I just made my first batch of yogurt from frozen milk. It is really liquidy and smells a little different. I don’t know if it’s due to the milk, or just my starter being old. Further experiments required.

The goat situation makes me want to cry sometimes. Isaiah saw signs that Ella was in heat last week and neglected to tell anyone, Elijah wasn’t checking with the buck rag…yay…. I need to call the vet. Penny is a little early to find heart tones via ultrasound , so we might require two housecalls since we still don’t have a trailer….ugh, ugh, ugh and ugh again.

Elijah built a forge out of stones in the backyard and he and Isaiah have been whacking pieces of hot metal with hammers this week. Isaiah also recently completed an ear-warmer (top-less hat) that he proudly wears about. He spun the wool/mohair and then knit it himself. Bethel is getting books for Christmas as she complains she has read “everything” in the house and Jordan is just on the edge of the whole reading thing coming together.
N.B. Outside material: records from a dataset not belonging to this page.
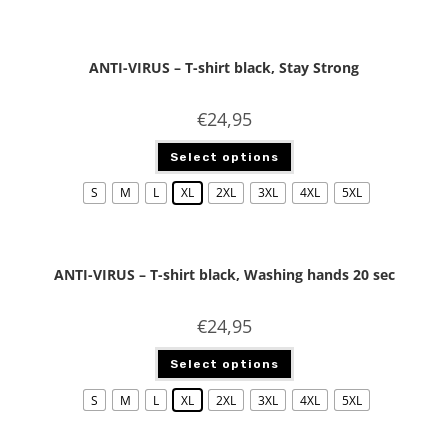
ANTI-VIRUS – T-shirt black, Stay Strong
€
24,95
Select options
S
M
L
XL
2XL
3XL
4XL
5XL
ANTI-VIRUS – T-shirt black, Washing hands 20 sec
€
24,95
Select options
S
M
L
XL
2XL
3XL
4XL
5XL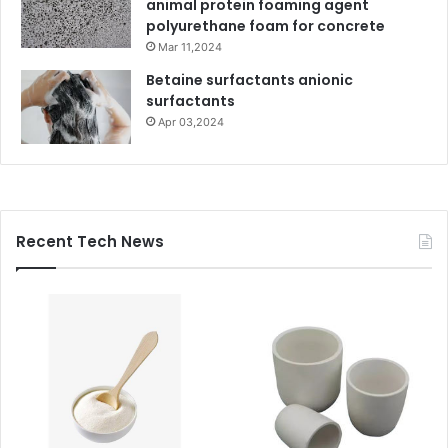
animal protein foaming agent
polyurethane foam for concrete
Mar 11,2024
Betaine surfactants anionic
surfactants
Apr 03,2024
Recent Tech News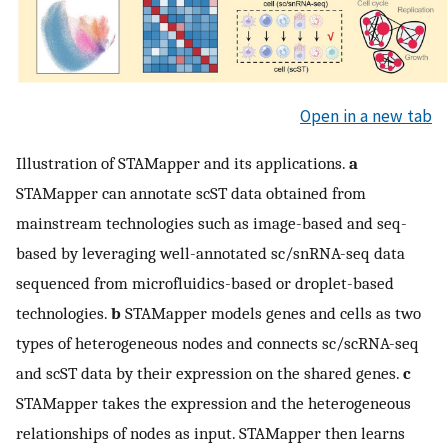
Open in a new tab
Illustration of STAMapper and its applications.
a
STAMapper can annotate scST data obtained from
mainstream technologies such as image-based and seq-
based by leveraging well-annotated sc/snRNA-seq data
sequenced from microfluidics-based or droplet-based
technologies.
b
STAMapper models genes and cells as two
types of heterogeneous nodes and connects sc/scRNA-seq
and scST data by their expression on the shared genes.
c
STAMapper takes the expression and the heterogeneous
relationships of nodes as input. STAMapper then learns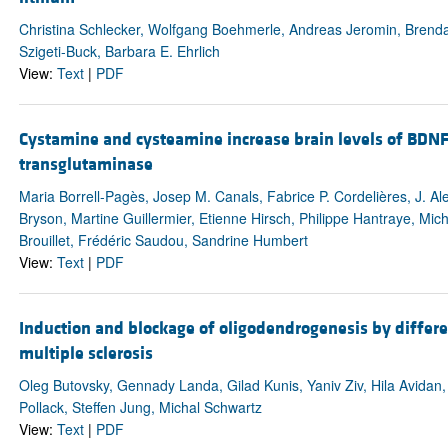
Christina Schlecker, Wolfgang Boehmerle, Andreas Jeromin, Bren
Szigeti-Buck, Barbara E. Ehrlich
View:
Text
|
PDF
Cystamine and cysteamine increase brain levels of BDNF
transglutaminase
Maria Borrell-Pagès, Josep M. Canals, Fabrice P. Cordelières, J. Al
Bryson, Martine Guillermier, Etienne Hirsch, Philippe Hantraye, Mi
Brouillet, Frédéric Saudou, Sandrine Humbert
View:
Text
|
PDF
Induction and blockage of oligodendrogenesis by differe
multiple sclerosis
Oleg Butovsky, Gennady Landa, Gilad Kunis, Yaniv Ziv, Hila Avidan
Pollack, Steffen Jung, Michal Schwartz
View:
Text
|
PDF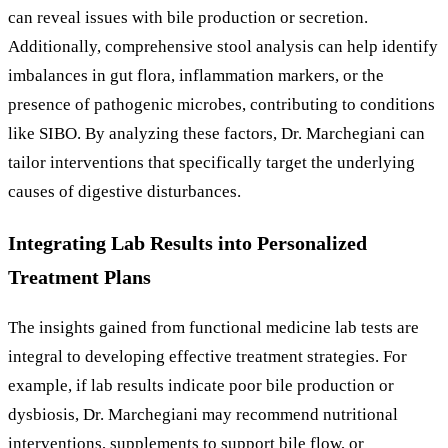
can reveal issues with bile production or secretion.
Additionally, comprehensive stool analysis can help identify
imbalances in gut flora, inflammation markers, or the
presence of pathogenic microbes, contributing to conditions
like SIBO. By analyzing these factors, Dr. Marchegiani can
tailor interventions that specifically target the underlying
causes of digestive disturbances.
Integrating Lab Results into Personalized
Treatment Plans
The insights gained from functional medicine lab tests are
integral to developing effective treatment strategies. For
example, if lab results indicate poor bile production or
dysbiosis, Dr. Marchegiani may recommend nutritional
interventions, supplements to support bile flow, or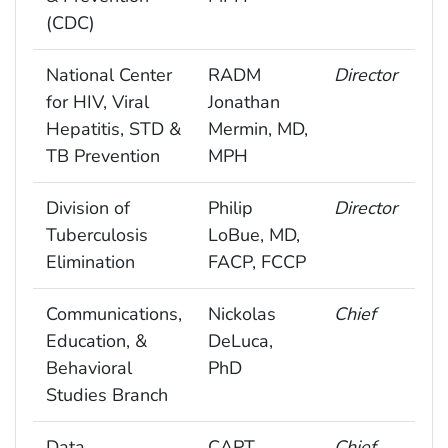
(CDC)
National Center
RADM
Director
for HIV, Viral
Jonathan
Hepatitis, STD &
Mermin, MD,
TB Prevention
MPH
Division of
Philip
Director
Tuberculosis
LoBue, MD,
Elimination
FACP, FCCP
Communications,
Nickolas
Chief
Education, &
DeLuca,
Behavioral
PhD
Studies Branch
Data
CAPT
Chief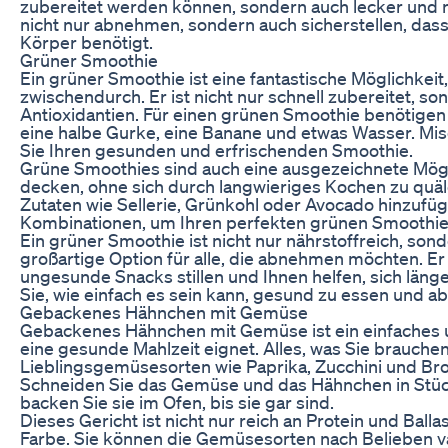
zubereitet werden können, sondern auch lecker und n
nicht nur abnehmen, sondern auch sicherstellen, dass S
Körper benötigt.
Grüner Smoothie
Ein grüner Smoothie ist eine fantastische Möglichkei
zwischendurch. Er ist nicht nur schnell zubereitet, s
Antioxidantien. Für einen grünen Smoothie benötigen S
eine halbe Gurke, eine Banane und etwas Wasser. Mi
Sie Ihren gesunden und erfrischenden Smoothie.
Grüne Smoothies sind auch eine ausgezeichnete Mögl
decken, ohne sich durch langwieriges Kochen zu quä
Zutaten wie Sellerie, Grünkohl oder Avocado hinzufü
Kombinationen, um Ihren perfekten grünen Smoothie 
Ein grüner Smoothie ist nicht nur nährstoffreich, so
großartige Option für alle, die abnehmen möchten. E
ungesunde Snacks stillen und Ihnen helfen, sich länge
Sie, wie einfach es sein kann, gesund zu essen und 
Gebackenes Hähnchen mit Gemüse
Gebackenes Hähnchen mit Gemüse ist ein einfaches un
eine gesunde Mahlzeit eignet. Alles, was Sie brauchen
Lieblingsgemüsesorten wie Paprika, Zucchini und Brokk
Schneiden Sie das Gemüse und das Hähnchen in Stüc
backen Sie sie im Ofen, bis sie gar sind.
Dieses Gericht ist nicht nur reich an Protein und Bal
Farbe. Sie können die Gemüsesorten nach Belieben va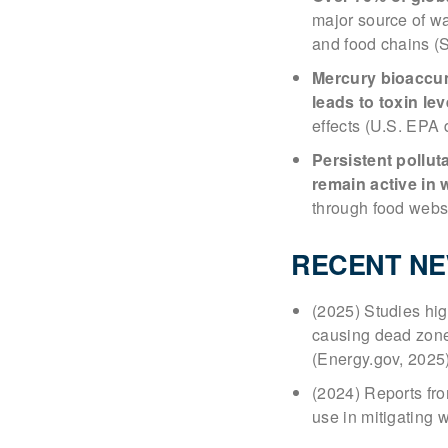
major source of wa
and food chains (
Mercury bioaccumu
leads to toxin le
effects (U.S. EPA 
Persistent pollut
remain active in 
through food webs
RECENT N
(2025) Studies high
causing dead zones
(Energy.gov, 2025
(2024) Reports fr
use in mitigating 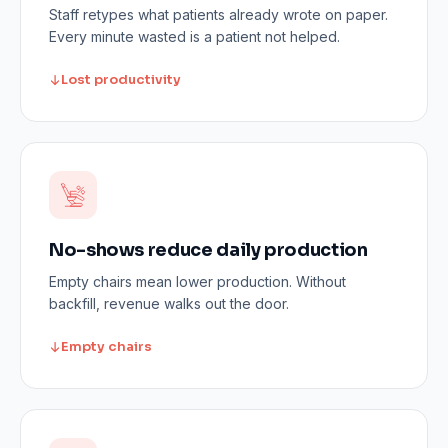
Staff retypes what patients already wrote on paper.
Every minute wasted is a patient not helped.
Lost productivity
No-shows reduce daily production
Empty chairs mean lower production. Without
backfill, revenue walks out the door.
Empty chairs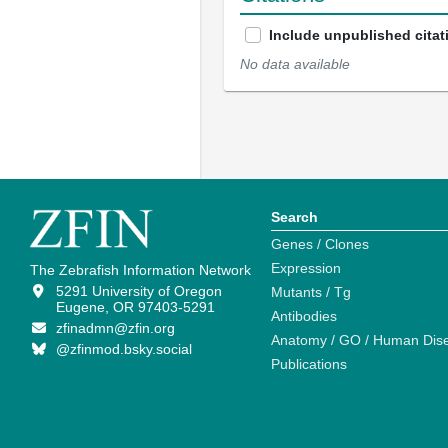
Include unpublished citat
No data available
Search
Genes / Clones
Expression
The Zebrafish Information Network
5291 University of Oregon
Mutants / Tg
Eugene, OR 97403-5291
Antibodies
zfinadmn@zfin.org
Anatomy / GO / Human Dis
@zfinmod.bsky.social
Publications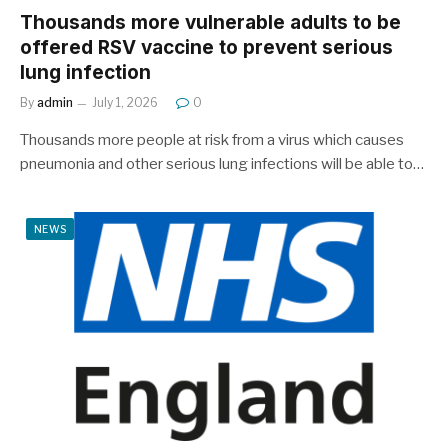
Thousands more vulnerable adults to be
offered RSV vaccine to prevent serious
lung infection
By
admin
July 1, 2026
0
Thousands more people at risk from a virus which causes
pneumonia and other serious lung infections will be able to…
NEWS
I utterly love homeschooling these people.

There is a young man with some significant disabilities who usually sits in the pew in front of us at Church. He sits and listens fairly quietly, and then he reaches his hand out to his father who shares the pew with him. His father reaches back, their fingertips touch briefly and the young man happily goes back to watching and listening. This repeats every few minutes over the course of the meeting. I recognize that I also play this role in the lives of my children. The frequency varies according to their needs, and sometimes it is verbal rather than physical, but they still all stop occasionally to make sure that I am “still there” along the way. It may not be very glamorous or exciting, but I’ve learned to find joy in being a fixed and stable point in their world. As I strive to become more consistent and reliable, I hope that this will make me more like my Heavenly Father—He whose hand is stretched out still, the same yesterday, today and forever.